Why it works: each 2x2 block guarantees that horizontally and vertically adjacent cells differ in a checkerboard pattern. Because the block is tiled across an even-sized matrix, every interior and boundary cell has exactly two neighbors with differing values. The xor pattern ensures the tiling is seamless and satisfies the problem constraints.
Python Solution
import sys
input = sys.stdin.readline
t = int(input())
for _ in range(t):
n, m = map(int, input().split())
for i in range(n):
row = []
for j in range(m):
row.append((i % 2) ^ (j % 2))
print(" ".join(map(str, row)))
The solution reads input efficiently and constructs the matrix on the fly. The (i % 2) ^ (j % 2) ensures alternating values in a checkerboard pattern. We do not need extra memory beyond storing one row at a time, and there are no off-by-one errors because Python uses zero-based indexing.
Worked Examples
Sample Input 1
2 4
| i | j=0 | j=1 | j=2 | j=3 |
|---|---|---|---|---|
| 0 | 0 | 1 | 0 | 1 |
| 1 | 1 | 0 | 1 | 0 |
Each cell has exactly two differing neighbors, matching the problem requirement.
Sample Input 2
4 4
| i | j=0 | j=1 | j=2 | j=3 |
|---|---|---|---|---|
| 0 | 0 | 1 | 0 | 1 |
| 1 | 1 | 0 | 1 | 0 |
| 2 | 0 | 1 | 0 | 1 |
| 3 | 1 | 0 | 1 | 0 |
The pattern tiles correctly. Each cell has exactly two differing neighbors, including boundary cells.
Complexity Analysis
| Measure | Complexity | Explanation |
|---|---|---|
| Time | O(t * n * m) | Each cell is computed exactly once per test case. |
| Space | O(m) | Only one row is stored at a time during printing. |
Given $t \le 100$ and $n,m \le 50$, the maximum number of operations is $100 * 50 * 50 = 250,000$, which fits well under the 1s time limit.
Test Cases
import sys, io
def run(inp: str) -> str:
sys.stdin = io.StringIO(inp)
output = io.StringIO()
sys.stdout = output
t = int(input())
for _ in range(t):
n, m = map(int, input().split())
for i in range(n):
row = [(i % 2) ^ (j % 2) for j in range(m)]

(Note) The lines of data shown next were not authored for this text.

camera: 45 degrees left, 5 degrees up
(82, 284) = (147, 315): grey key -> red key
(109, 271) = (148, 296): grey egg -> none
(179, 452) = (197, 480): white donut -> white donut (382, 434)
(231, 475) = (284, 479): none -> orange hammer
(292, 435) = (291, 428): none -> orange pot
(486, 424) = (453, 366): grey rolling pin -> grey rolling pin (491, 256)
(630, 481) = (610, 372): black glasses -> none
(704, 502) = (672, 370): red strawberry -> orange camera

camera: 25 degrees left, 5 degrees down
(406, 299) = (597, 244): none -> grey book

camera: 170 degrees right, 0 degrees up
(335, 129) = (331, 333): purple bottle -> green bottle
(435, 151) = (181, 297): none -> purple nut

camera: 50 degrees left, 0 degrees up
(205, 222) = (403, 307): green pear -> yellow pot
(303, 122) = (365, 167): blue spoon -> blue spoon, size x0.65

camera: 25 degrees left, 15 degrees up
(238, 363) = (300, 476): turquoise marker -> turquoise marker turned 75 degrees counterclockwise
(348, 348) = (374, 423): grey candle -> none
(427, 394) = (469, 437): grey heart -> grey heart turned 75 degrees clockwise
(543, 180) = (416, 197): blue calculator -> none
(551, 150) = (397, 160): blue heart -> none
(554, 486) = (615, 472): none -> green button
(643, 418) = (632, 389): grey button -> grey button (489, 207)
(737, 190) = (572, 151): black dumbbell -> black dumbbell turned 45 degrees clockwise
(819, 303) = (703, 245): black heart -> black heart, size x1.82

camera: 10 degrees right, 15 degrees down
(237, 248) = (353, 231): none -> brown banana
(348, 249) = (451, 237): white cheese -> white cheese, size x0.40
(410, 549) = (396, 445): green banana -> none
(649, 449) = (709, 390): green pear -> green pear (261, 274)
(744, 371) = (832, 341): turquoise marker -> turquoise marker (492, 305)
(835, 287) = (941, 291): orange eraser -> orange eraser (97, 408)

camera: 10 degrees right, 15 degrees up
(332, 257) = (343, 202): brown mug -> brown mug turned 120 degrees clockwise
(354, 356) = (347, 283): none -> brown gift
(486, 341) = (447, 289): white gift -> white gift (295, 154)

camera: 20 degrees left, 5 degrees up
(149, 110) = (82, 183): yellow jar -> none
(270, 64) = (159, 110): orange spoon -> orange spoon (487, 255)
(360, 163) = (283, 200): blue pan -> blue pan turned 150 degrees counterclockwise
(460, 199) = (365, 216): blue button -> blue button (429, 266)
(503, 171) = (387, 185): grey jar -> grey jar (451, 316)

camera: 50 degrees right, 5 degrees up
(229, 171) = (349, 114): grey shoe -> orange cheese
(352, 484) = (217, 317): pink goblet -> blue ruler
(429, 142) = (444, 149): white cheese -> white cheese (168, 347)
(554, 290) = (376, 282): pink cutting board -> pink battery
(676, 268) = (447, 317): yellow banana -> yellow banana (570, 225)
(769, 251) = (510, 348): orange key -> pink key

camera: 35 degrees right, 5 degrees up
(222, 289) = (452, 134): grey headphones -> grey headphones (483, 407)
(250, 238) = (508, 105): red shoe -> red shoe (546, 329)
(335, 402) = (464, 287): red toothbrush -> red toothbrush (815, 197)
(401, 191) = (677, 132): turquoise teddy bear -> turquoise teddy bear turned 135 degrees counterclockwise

print(" ".join(map(str, row)))
return output.getvalue().strip()
# provided samples
assert run("3\n2 4\n2 2\n4 4\n") == "0 1 0 1\n1 0 1 0\n0 1\n1 0\n0 1 0 1\n1 0 1 0\n0 1 0 1\n1 0 1 0", "sample 1"
# custom cases
assert run("1\n2 2\n") == "0 1\n1 0", "minimum-size 2x2"
assert run("1\n6 6\n") == "0 1 0 1 0 1\n1 0 1 0 1 0\n0 1 0 1 0 1\n1 0 1 0 1 0\n0 1 0 1 0 1\n1 0 1 0 1 0", "even 6x6"
assert run("1\n2 50\n") == "0 1 0 1 0 1 0 1 0 1 0 1 0 1 0 1 0 1 0 1 0 1 0 1 0 1 0 1 0 1 0 1 0 1 0 1 0 1 0 1 0 1 0 1 0 1 0 1 0 1\n1 0 1 0 1 0 1 0 1 0 1 0 1 0 1 0 1 0 1 0 1 0 1 0 1 0 1 0 1 0 1 0 1 0 1 0 1 0 1 0 1 0 1 0 1 0 1 0 1 0", "2x50 even width"
| Test input | Expected output | What it validates |
|---|---|---|
| 2 2 | 0 1 / 1 0 | minimum-size matrix |
| 6 6 | tiled 2x2 block | larger even square |
| 2 50 | checkerboard across long row | wide rectangle |
Edge Cases
For a 2x2 matrix:
2 2
Our algorithm produces:
0 1
1 0
The top-left cell has neighbors (0,1) and (1,0), which are both different. Each of the four cells has exactly two differing neighbors, satisfying the constraint. This confirms the algorithm works correctly for the smallest input and scales naturally to larger even dimensions.